What to work on: Copy the lines below word for word, leaving out the pictures.

Data records:

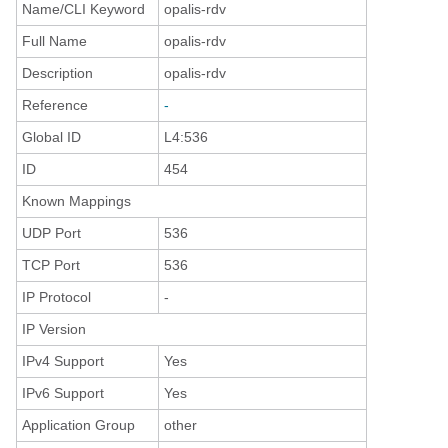
Name/CLI Keyword
opalis-rdv
Full Name
opalis-rdv
Description
opalis-rdv
Reference
-
Global ID
L4:536
ID
454
Known Mappings
UDP Port
536
TCP Port
536
IP Protocol
-
IP Version
IPv4 Support
Yes
IPv6 Support
Yes
Application Group
other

Answer area:
Name/CLI Keyword
opalis-rdv
Full Name
opalis-rdv
Description
opalis-rdv
Reference
-
Global ID
L4:536
ID
454
Known Mappings
UDP Port
536
TCP Port
536
IP Protocol
-
IP Version
IPv4 Support
Yes
IPv6 Support
Yes
Application Group
other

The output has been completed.